[Saved entries]
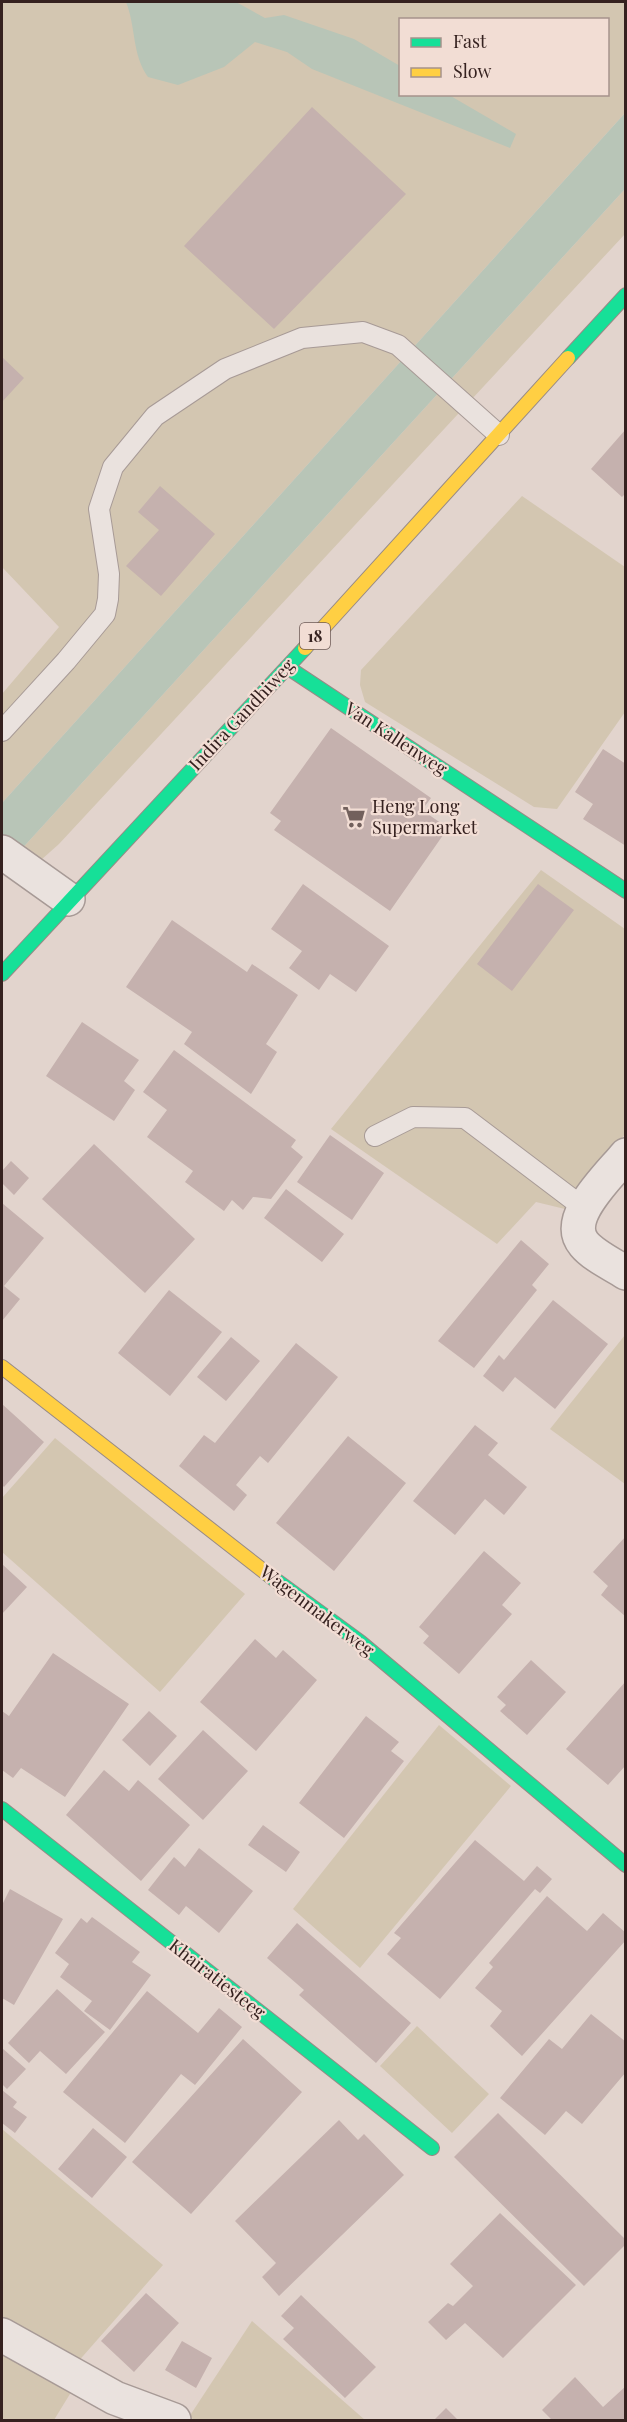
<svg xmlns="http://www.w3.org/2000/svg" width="627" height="2422" font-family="'Playfair Display',serif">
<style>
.green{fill:#d3c6b1;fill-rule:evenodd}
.water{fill:#b8c5b7}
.building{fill:#c5b1ae}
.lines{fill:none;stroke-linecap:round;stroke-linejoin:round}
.lane-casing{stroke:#a79a96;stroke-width:22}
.street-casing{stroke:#a79a96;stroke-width:36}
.fast-casing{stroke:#978a86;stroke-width:16}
.slow-casing{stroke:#978a86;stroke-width:16}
.lane{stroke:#eae2de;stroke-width:20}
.street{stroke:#eae2de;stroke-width:33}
.fast{stroke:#16e098;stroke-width:14}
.slow{stroke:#ffcf43;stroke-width:14}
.labels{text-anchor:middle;stroke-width:4.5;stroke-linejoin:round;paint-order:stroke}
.shield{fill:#f2ddd4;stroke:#6e5955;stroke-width:1.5}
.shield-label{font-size:16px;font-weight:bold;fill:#35211f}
.street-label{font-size:18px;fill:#35211f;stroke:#f2ddd4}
.poi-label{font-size:18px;fill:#35211f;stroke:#f2ddd4;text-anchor:start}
</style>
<rect width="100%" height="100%" fill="#e2d4cd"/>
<path class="green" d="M2 2H625V113L2 803V694L59 627 2 567ZM400 20H608V94H400Z
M625 189V234L59 844 32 868 18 853Z
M522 496 625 567V712L557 809 534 807 365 702 360 685 361 670Z
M541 870 625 929V1134L565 1209 536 1202 497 1244 331 1129Z
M625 1335V1484L550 1429Z
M55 1438 245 1594 160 1692 2 1552V1498Z
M439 1725 511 1786 360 1968 293 1909Z
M417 2026 489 2094 452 2133 380 2066Z
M2 2129 163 2265 76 2364 2 2320Z
M252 2321 365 2420H195L189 2417Z
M2 2349 73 2389 54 2420H2Z"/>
<path class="water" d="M126 2H236L265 18 284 15 354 39 400 66V94L449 95 516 134 510 148 312 69 287 52 255 42 224 67 178 85 148 77C132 55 136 27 126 2Z
M625 113V189L18 853 2 836V803Z"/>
<path class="building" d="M312 107 406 194 274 329 184 246Z
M2 357 24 378 2 402Z
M626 429V493L622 497 591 469Z
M160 486 215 534 161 596 126 566 159 530 138 512Z
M331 728 431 798 422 810 448 828 390 911 274 830 281 821 270 813Z
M603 749 626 764V846L583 819 593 804 575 792Z
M303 884 389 946 356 992 330 974 319 990 289 968 302 951 271 929Z
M538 884 574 910 512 991 477 964Z
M172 920 247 972 252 964 298 995 266 1044 277 1052 251 1094 184 1044 192 1032 126 987Z
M82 1022 139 1060 124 1081 135 1090 114 1121 46 1076Z
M174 1050 296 1140 291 1147 303 1157 271 1199 253 1197 243 1210 232 1200 224 1211 185 1182 193 1171 147 1137 167 1110 143 1092Z
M330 1135 384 1173 352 1220 297 1182Z
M94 1144 195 1239 145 1293 42 1199Z
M11 1161 29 1178 14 1195 2 1183V1171Z
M286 1189 344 1234 322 1262 264 1218Z
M2 1203 44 1238 4 1286 20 1299 2 1321Z
M521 1240 549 1264 532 1285 537 1290 474 1368 438 1341Z
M169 1290 222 1332 170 1396 118 1353Z
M553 1300 608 1344 555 1409 515 1377 503 1392 483 1376 499 1355 504 1360Z
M231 1337 260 1361 226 1401 197 1377Z
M296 1343 338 1377 268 1463 260 1456 236 1485 247 1495 234 1511 179 1466 204 1435 215 1443Z
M2 1404 44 1442 4 1487 2 1485Z
M475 1425 498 1443 488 1455 527 1487 504 1515 485 1499 455 1535 413 1501Z
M348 1436 406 1483 334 1571 276 1523Z
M626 1536V1617L601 1595 608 1586 593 1572Z
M484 1551 521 1583 502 1605 512 1614 459 1674 423 1643 429 1636 419 1627Z
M2 1564 27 1587 2 1614Z
M255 1639 276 1658 283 1650 317 1680 256 1751 200 1702Z
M53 1653 129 1704 65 1797 21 1768 13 1778 2 1770V1711L9 1716Z
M531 1660 566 1692 527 1735 500 1711 506 1705 497 1697Z
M626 1681V1765L608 1785 566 1749Z
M149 1711 177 1736 150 1766 122 1740Z
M366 1716 399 1742 391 1751 404 1761 344 1838 299 1803Z
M203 1730 248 1771 203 1820 158 1779Z
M104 1770 129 1791 138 1780 190 1825 141 1881 66 1815Z
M263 1825 300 1852 286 1872 248 1845Z
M475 1840 524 1881 537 1866 552 1879 540 1893 535 1889 440 1999 387 1954 401 1938 394 1933Z
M199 1848 253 1891 219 1933 186 1906 179 1915 148 1890 174 1857 185 1867Z
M10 1889 63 1919 14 2005 2 1998V1905Z
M547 1896 587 1931 603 1913 626 1933V1940L522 2056 490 2026 502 2011 475 1988 493 1967 489 1963Z
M92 1917 140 1952 132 1962 151 1975 110 2030 84 2011 92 2001 60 1977 69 1964 55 1953 81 1918 87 1923Z
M297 1923 411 2023 376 2063 299 1995 304 1990 267 1958Z
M57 1989 105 2032 66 2074 40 2051 29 2063 8 2043Z
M147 1991 198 2033 219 2008 242 2027 195 2085 181 2074 125 2143 63 2092Z
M591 2014 626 2042V2072L582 2124 566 2111 545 2135 500 2098 549 2039 562 2049Z
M243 2039 302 2092 191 2214 132 2162Z
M2 2048 26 2069 7 2089 2 2084Z
M2 2090 17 2102 13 2107 27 2117 15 2133 2 2123Z
M498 2113 626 2240V2244L584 2286 454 2157Z
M339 2120 358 2140 364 2134 404 2175 279 2296 262 2277 276 2263 235 2221Z
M93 2128 127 2157 92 2198 58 2169Z
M500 2213 576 2285 503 2358 465 2323 446 2340 428 2322 448 2303 453 2306 473 2286 450 2264Z
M146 2293 179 2323 134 2372 101 2341Z
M301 2295 376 2367 345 2398 283 2339 294 2328 281 2316Z
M182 2341 212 2358 196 2388 165 2370Z
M575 2377 603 2407 626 2386V2420H552L542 2410Z
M446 2408 458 2420H434Z"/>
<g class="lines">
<g class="lane-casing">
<path id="lane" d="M2 731 66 661 105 614 108 599 109 574 99 509 113 467 155 416 225 369 302 338 363 332 398 345 499 435
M375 1136 413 1117 465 1118 584 1208"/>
</g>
<g class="street-casing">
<path id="street" d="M2 852 68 899
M626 1155C610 1175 562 1218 584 1244 594 1256 612 1264 626 1273
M2 2335 115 2398 174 2420"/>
</g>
<g class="fast-casing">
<path id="fast" d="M568 358 626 295
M287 667 626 891
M2 974 305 648
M270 1576 360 1642 626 1865
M2 1809 432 2148"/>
</g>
<g class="slow-casing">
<path id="slow" d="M305 648 568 358
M2 1367 270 1576"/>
</g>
<use href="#lane" class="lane"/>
<use href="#street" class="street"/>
<use href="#fast" class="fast"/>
<use href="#slow" class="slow"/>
</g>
<defs>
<g id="supermarket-bare" transform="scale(1.8)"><path d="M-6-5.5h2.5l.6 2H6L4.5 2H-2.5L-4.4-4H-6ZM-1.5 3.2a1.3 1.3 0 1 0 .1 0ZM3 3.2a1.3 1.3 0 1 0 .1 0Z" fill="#72605c" stroke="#f2ddd4" stroke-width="2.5" paint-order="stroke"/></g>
</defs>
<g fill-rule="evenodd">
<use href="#supermarket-bare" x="354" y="817"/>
</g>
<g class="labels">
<rect class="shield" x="300" y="623" width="30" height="26" rx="4.5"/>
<g class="shield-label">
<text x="315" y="642">18</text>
</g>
<g class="street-label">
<text transform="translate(242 715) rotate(-47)" y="6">Indira Gandhiweg</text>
<text transform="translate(396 739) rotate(33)" y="6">Van Kallenweg</text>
<text transform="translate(317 1611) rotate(37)" y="6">Wagenmakerweg</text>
<text transform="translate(217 1979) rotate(38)" y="6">Khairatiesteeg</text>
</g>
<g class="poi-label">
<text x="372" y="813">Heng Long<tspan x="372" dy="21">Supermarket</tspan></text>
</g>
</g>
<rect width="627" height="2422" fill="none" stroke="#35211f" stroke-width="6"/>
<rect x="399" y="18" width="210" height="78" fill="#f2ddd4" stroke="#a6928c" stroke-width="1.5"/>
<rect x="411" y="38" width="30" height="9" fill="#16e098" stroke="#a6928c" stroke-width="1.5"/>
<text x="453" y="48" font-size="18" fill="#35211f">Fast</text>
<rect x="411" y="68" width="30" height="9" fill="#ffcf43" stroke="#a6928c" stroke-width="1.5"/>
<text x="453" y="78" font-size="18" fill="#35211f">Slow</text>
</svg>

- [WORK REQUIRED] Given the records above, return exactly the lines starting at the line containing "M366 1716 399" and ending at the line containing "648 568 358", including both.

- [EXERCISE OUTPUT]
M366 1716 399 1742 391 1751 404 1761 344 1838 299 1803Z
M203 1730 248 1771 203 1820 158 1779Z
M104 1770 129 1791 138 1780 190 1825 141 1881 66 1815Z
M263 1825 300 1852 286 1872 248 1845Z
M475 1840 524 1881 537 1866 552 1879 540 1893 535 1889 440 1999 387 1954 401 1938 394 1933Z
M199 1848 253 1891 219 1933 186 1906 179 1915 148 1890 174 1857 185 1867Z
M10 1889 63 1919 14 2005 2 1998V1905Z
M547 1896 587 1931 603 1913 626 1933V1940L522 2056 490 2026 502 2011 475 1988 493 1967 489 1963Z
M92 1917 140 1952 132 1962 151 1975 110 2030 84 2011 92 2001 60 1977 69 1964 55 1953 81 1918 87 1923Z
M297 1923 411 2023 376 2063 299 1995 304 1990 267 1958Z
M57 1989 105 2032 66 2074 40 2051 29 2063 8 2043Z
M147 1991 198 2033 219 2008 242 2027 195 2085 181 2074 125 2143 63 2092Z
M591 2014 626 2042V2072L582 2124 566 2111 545 2135 500 2098 549 2039 562 2049Z
M243 2039 302 2092 191 2214 132 2162Z
M2 2048 26 2069 7 2089 2 2084Z
M2 2090 17 2102 13 2107 27 2117 15 2133 2 2123Z
M498 2113 626 2240V2244L584 2286 454 2157Z
M339 2120 358 2140 364 2134 404 2175 279 2296 262 2277 276 2263 235 2221Z
M93 2128 127 2157 92 2198 58 2169Z
M500 2213 576 2285 503 2358 465 2323 446 2340 428 2322 448 2303 453 2306 473 2286 450 2264Z
M146 2293 179 2323 134 2372 101 2341Z
M301 2295 376 2367 345 2398 283 2339 294 2328 281 2316Z
M182 2341 212 2358 196 2388 165 2370Z
M575 2377 603 2407 626 2386V2420H552L542 2410Z
M446 2408 458 2420H434Z"/>
<g class="lines">
<g class="lane-casing">
<path id="lane" d="M2 731 66 661 105 614 108 599 109 574 99 509 113 467 155 416 225 369 302 338 363 332 398 345 499 435
M375 1136 413 1117 465 1118 584 1208"/>
</g>
<g class="street-casing">
<path id="street" d="M2 852 68 899
M626 1155C610 1175 562 1218 584 1244 594 1256 612 1264 626 1273
M2 2335 115 2398 174 2420"/>
</g>
<g class="fast-casing">
<path id="fast" d="M568 358 626 295
M287 667 626 891
M2 974 305 648
M270 1576 360 1642 626 1865
M2 1809 432 2148"/>
</g>
<g class="slow-casing">
<path id="slow" d="M305 648 568 358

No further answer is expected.